Much has been written about the challenges my generation, millennials (ages 20–34), pose to organizations. Some say we have, what my elementary school principal dubbed, “inflated self-worth.” Some say we feel entitled. Some say we have the attention span of a fly. Regardless of the validity of these viewpoints, one thing is certain: Very soon we will be in leadership positions. Organizations need millennials to step up to the challenge, and millennials need organizations to engage them.
A major frustration organizations experience with millennials is our transient nature. Millennials are projected to have 15-20 jobs in their lifetime. Consequently, organizations are trying to figure out how to keep their young talent from job-hopping by investing in perks, programs, and facilities meant to retain and engage them.
For my master’s degree research, I investigated how millennials want their employers to engage them, and the findings surprised me.
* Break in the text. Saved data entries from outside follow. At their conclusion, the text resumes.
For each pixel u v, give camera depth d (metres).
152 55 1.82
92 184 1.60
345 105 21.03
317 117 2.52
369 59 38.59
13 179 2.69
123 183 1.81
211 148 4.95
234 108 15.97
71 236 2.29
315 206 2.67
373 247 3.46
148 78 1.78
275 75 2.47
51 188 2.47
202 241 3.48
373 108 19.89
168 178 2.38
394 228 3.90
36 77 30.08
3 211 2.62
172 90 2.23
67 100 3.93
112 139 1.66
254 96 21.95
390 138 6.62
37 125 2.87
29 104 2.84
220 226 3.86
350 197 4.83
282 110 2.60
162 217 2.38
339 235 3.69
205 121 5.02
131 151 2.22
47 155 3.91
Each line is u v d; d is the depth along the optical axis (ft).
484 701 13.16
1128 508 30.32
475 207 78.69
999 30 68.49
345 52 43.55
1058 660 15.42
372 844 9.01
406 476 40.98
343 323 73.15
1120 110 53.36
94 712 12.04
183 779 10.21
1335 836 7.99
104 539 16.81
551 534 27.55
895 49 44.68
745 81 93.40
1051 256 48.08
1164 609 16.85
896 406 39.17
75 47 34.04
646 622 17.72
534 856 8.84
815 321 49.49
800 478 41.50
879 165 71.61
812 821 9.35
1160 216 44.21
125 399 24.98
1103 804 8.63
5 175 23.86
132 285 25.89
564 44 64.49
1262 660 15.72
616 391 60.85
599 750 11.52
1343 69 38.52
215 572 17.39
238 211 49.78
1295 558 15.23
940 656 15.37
Of the nearly 100 research subjects surveyed, not one wanted a workplace gym, a cafeteria keg, a puppy beneath their desk, or the ability to telecommute. Surely, those perks are alluring, but what keeps these millennials engaged and committed to their employers is actually much easier for organizations to deliver.
Want one-on-one time with superiors
We want meaningful face-to-face time with those who came before us. Whether through mentorship, weekly one-on-one check-ins, or having coffee together; we want to forge meaningful relationship with our managers, supervisors and leaders.